TASKS FOR THIS EXERCISE -
1. Return, word for word, the part of the teacher-librarian's statement below that opens with the words containing "Seven years at" and closes with "in Northern Virginia.)".
2. Resume the teacher-librarian's statement about library work below, picking up after its last sentence.

GIVEN PASSAGE -

My Work
My passion for articulated library program development stems from a commitment to academic integrity and developing in students their confidence, critical thinking skills and preparation for deeper learning and civic involvement as they carve out opportunities for themselves. As a career educator who has worked across grade levels and disciplines, I have insight into the demands placed on teachers, students and administrators as we orchestrate learning experiences and a school culture of engagement. My "view from the helicopter" (looking across grade levels and disciplines while applying increasingly complex technologies) is very much helped by strong relationships and experiences with teachers and individual students-- that is, effective and continual work "in the trenches."
Seven years at H-B Woodlawn Secondary Program have given me a chance to support a One-to-One program and offer lessons and resources for skills development across 7 grade levels. The library's information literacy program at Thomas Jefferson High School for Science and Technology evolved across my five years there to integrate value-adding lessons at each grade level that articulate instruction necessary for advanced research in the 21st century. Teaching is my first love. It's never been more important than in an age of misinformation that a skilled teacher-librarian collaborate effectively to support research unit design and classroom instruction. I collaborate regularly with teachers to integrate library instruction with high quality, 21st century resources. I have also balanced in sponsorship of Future Problem Solvers (expanding its reach in Northern Virginia.)
My approach to curriculum development and lesson planning starts with assessment and works backwards (following the UbD model) to design articulated instruction that targets standards for growth. I am frequently and enthusiastically engaged with students and their projects to assess student learning.
Library Services at H-B Woodlawn
HBW's library will soon move to a new location; I've been involved in the facility design process. In addition to teaching grades 6-12, HBW serves adult learners of English, and I've worked to improve our collection's holdings (and outreach/collaboration with teachers) to satisfy and engage the interests of such readers.

RECORD EXTRACTS -
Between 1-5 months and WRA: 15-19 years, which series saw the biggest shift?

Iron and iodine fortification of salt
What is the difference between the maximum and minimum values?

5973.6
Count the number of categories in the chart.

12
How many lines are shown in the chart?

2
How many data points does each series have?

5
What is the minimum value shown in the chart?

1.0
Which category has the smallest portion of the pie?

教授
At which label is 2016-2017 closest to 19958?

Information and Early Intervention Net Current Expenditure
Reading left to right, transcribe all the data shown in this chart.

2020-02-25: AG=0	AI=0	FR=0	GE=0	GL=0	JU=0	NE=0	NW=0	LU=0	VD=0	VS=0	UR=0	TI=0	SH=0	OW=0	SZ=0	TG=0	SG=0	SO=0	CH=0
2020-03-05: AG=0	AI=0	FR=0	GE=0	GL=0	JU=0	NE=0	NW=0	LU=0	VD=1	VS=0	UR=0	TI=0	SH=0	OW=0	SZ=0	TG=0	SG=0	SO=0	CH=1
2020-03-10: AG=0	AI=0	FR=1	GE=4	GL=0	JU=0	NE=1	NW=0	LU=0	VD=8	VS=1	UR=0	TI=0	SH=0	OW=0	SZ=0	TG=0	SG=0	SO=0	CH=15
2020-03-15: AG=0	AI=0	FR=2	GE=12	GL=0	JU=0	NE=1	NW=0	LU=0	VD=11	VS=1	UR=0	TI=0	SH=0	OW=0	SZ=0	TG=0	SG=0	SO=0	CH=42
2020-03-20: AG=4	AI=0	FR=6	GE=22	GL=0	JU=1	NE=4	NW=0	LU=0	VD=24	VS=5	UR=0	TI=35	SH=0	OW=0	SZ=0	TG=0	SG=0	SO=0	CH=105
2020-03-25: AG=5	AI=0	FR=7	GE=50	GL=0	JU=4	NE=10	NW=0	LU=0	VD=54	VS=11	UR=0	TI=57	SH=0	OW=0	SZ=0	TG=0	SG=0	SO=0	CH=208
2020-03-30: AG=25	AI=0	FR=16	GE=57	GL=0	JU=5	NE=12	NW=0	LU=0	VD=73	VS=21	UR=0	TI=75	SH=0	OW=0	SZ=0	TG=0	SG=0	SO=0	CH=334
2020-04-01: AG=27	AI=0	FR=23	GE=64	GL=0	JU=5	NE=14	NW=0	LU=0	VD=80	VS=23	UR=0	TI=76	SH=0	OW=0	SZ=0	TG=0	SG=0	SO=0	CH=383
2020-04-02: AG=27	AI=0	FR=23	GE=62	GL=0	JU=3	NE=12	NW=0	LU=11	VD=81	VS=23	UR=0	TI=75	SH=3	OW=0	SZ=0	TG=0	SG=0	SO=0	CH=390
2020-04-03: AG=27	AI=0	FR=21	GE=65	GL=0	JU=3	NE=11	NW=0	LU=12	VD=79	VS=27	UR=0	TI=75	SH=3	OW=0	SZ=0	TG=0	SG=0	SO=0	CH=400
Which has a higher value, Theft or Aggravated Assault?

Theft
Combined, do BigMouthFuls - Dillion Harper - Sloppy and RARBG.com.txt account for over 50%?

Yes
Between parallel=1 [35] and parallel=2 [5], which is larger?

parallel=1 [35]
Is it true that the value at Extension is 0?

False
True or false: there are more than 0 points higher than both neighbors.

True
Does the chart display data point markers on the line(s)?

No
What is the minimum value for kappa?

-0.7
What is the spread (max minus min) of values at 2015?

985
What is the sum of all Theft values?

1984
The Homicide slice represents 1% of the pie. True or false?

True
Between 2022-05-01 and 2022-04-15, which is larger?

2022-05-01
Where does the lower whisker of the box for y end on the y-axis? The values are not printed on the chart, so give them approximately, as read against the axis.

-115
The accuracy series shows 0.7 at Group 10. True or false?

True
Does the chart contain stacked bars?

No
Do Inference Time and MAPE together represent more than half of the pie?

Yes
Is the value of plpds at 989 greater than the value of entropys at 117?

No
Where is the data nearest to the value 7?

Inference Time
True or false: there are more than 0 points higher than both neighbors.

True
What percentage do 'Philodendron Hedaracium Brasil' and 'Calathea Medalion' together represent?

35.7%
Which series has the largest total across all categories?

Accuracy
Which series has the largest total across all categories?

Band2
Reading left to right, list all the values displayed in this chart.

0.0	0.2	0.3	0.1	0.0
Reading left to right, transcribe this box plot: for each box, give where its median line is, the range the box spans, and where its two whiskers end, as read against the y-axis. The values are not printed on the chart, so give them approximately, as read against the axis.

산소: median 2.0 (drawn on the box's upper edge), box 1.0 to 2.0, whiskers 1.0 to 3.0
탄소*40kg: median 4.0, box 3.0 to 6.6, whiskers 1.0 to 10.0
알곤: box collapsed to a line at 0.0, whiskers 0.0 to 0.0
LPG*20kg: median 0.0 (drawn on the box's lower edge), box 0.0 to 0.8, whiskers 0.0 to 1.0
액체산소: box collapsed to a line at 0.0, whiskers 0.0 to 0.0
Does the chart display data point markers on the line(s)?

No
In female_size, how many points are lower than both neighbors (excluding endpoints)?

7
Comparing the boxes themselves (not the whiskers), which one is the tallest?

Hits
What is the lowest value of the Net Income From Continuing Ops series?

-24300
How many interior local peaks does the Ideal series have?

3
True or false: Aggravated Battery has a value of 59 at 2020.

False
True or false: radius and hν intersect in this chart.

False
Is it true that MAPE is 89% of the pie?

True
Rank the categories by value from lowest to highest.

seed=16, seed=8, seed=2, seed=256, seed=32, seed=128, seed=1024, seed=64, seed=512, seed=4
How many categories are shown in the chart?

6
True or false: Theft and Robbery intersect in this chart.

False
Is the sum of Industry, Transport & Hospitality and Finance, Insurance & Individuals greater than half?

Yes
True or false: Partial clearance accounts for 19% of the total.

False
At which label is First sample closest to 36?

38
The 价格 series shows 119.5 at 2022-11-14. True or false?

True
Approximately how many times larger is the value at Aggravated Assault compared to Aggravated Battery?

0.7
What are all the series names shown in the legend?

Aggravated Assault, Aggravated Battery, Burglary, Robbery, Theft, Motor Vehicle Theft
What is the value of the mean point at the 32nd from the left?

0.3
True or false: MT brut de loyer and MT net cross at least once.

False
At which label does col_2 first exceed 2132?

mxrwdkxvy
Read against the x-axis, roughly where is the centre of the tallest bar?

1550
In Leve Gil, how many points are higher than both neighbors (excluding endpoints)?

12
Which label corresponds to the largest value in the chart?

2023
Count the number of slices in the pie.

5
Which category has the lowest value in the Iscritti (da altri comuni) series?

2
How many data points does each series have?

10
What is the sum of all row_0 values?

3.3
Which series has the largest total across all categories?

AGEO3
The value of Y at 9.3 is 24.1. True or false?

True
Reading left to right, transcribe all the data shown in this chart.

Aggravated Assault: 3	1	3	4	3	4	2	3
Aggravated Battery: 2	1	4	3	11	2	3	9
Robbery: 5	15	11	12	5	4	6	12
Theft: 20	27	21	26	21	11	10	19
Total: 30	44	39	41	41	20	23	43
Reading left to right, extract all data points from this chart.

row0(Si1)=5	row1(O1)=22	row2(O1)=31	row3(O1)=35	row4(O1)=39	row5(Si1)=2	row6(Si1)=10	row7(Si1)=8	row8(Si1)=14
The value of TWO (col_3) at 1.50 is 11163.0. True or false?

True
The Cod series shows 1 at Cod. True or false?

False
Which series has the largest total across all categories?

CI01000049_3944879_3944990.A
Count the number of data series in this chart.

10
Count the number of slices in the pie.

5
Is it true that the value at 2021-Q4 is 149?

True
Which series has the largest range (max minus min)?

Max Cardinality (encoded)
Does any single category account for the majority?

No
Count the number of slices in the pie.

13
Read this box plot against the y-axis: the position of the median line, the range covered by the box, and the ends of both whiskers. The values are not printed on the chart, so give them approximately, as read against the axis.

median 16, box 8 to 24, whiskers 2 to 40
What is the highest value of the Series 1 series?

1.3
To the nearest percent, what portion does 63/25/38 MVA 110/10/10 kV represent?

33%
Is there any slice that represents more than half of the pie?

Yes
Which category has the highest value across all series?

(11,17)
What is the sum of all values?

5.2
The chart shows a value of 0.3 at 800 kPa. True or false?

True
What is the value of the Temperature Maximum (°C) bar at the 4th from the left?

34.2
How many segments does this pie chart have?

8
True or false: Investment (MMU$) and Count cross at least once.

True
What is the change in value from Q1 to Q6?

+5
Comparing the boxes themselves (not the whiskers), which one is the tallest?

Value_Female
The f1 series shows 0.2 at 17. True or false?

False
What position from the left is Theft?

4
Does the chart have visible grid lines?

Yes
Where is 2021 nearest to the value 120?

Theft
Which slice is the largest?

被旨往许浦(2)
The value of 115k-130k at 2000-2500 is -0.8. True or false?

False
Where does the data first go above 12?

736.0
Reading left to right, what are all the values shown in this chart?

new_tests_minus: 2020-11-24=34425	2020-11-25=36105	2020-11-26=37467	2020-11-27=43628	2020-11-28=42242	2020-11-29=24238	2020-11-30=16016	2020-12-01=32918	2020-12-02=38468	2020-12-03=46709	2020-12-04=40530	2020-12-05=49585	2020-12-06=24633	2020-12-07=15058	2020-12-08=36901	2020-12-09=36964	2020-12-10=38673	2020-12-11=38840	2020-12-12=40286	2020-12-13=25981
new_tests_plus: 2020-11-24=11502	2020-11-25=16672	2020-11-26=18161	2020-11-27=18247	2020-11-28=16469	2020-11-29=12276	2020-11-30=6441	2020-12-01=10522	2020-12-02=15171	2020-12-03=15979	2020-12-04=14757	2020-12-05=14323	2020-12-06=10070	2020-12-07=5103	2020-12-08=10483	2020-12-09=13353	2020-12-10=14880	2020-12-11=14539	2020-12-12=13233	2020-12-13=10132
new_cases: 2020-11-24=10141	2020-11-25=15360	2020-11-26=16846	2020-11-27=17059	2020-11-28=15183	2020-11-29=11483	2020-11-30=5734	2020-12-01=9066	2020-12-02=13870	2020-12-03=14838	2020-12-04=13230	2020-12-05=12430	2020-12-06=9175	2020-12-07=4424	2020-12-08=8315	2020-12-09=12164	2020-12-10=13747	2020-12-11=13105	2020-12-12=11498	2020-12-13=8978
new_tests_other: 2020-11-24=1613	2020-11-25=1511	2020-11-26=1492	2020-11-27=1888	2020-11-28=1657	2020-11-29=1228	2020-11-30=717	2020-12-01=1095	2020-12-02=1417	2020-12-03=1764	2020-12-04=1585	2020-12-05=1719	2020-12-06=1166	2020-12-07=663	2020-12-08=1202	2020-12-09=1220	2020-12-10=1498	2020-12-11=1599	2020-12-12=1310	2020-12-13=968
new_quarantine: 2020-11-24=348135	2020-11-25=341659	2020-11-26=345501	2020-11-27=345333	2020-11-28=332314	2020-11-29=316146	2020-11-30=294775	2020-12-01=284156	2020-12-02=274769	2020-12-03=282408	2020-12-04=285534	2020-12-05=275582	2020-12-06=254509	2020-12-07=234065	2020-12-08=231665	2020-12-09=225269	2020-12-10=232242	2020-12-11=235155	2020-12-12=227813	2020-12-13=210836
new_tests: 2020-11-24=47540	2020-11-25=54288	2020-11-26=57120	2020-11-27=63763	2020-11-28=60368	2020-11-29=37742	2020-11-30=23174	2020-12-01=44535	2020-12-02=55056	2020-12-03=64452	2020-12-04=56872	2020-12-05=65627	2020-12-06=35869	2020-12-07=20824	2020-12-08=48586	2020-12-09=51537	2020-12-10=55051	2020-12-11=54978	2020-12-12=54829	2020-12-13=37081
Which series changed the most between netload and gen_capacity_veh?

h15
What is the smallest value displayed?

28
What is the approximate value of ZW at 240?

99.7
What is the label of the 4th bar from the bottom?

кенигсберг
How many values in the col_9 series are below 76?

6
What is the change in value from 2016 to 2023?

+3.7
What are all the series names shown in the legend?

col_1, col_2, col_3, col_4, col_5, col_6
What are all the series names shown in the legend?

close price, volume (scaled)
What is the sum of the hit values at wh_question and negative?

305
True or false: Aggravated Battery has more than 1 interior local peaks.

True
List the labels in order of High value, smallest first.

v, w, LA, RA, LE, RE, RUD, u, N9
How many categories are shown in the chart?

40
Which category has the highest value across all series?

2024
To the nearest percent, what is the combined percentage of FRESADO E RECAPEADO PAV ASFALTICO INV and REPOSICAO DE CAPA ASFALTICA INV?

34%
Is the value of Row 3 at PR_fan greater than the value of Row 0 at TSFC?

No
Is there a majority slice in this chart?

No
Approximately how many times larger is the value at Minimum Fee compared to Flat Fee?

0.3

PER-TASK OUTPUTS -
1.
Seven years at H-B Woodlawn Secondary Program have given me a chance to support a One-to-One program and offer lessons and resources for skills development across 7 grade levels. The library's information literacy program at Thomas Jefferson High School for Science and Technology evolved across my five years there to integrate value-adding lessons at each grade level that articulate instruction necessary for advanced research in the 21st century. Teaching is my first love. It's never been more important than in an age of misinformation that a skilled teacher-librarian collaborate effectively to support research unit design and classroom instruction. I collaborate regularly with teachers to integrate library instruction with high quality, 21st century resources. I have also balanced in sponsorship of Future Problem Solvers (expanding its reach in Northern Virginia.)

2.
Supporting Advanced Students at a STEM Magnet School
9th Grade IBET Boot Camp: a series of lessons integrated with teachers' assignments across students' ninth grade year, bringing our students (who come to us from 7 counties and diverse middle school experiences) to a baseline level of understanding of TJHSST library resources and skills for inquiry-based research.
Hum I: for their tenth grade year, students continue their articulated skills development with individualized projects of inquiry that develop from areas of personal interest.
TJ Citation Central: provided as a resource for developing respect for intellectual property, this site promotes the ethical use of information, as well as image sources for students' work and citation skills for scholarship.
Adopting and Implementing a K-12 Information Literacy Program
My article for Window Magazine describes the first two years of work at Taipei American School when the K-12 library faculty adopted the Big6 as the school's research process and worked to integrate skills instruction into the units the teachers had been working with for many years. I served as MS Teacher-Librarian there and was working to take those units further in the direction of Inquiry-based learning. I developed Google sites to publish those units online for parent information and access, and to reinforce use of the tools we were introducing as the school embarked on its 1:1 laptop program. Links to many of those units are provided below. My application of the Big6 is adapted from its creators Eisenberg and Berkowitz.
Questioning and Thinking Skills: Workshops, Lessons, Teaching Materials
I promoted regular engagement, reinforcement, and extension of the literacy building techniques and Habits of Mind in a student newspaper called The Dragon's Gazette that our library offered-- to which both students and parents subscribed online. See Sample 1, Sample 2. Our newspaper gave our students the opportunity to publish writing that shared their enthusiasm for favorite books in literature response letters, too. Likewise, the Literary Magazine that I sponsored at the elementary school of HKIS encouraged a culture of reading and writing.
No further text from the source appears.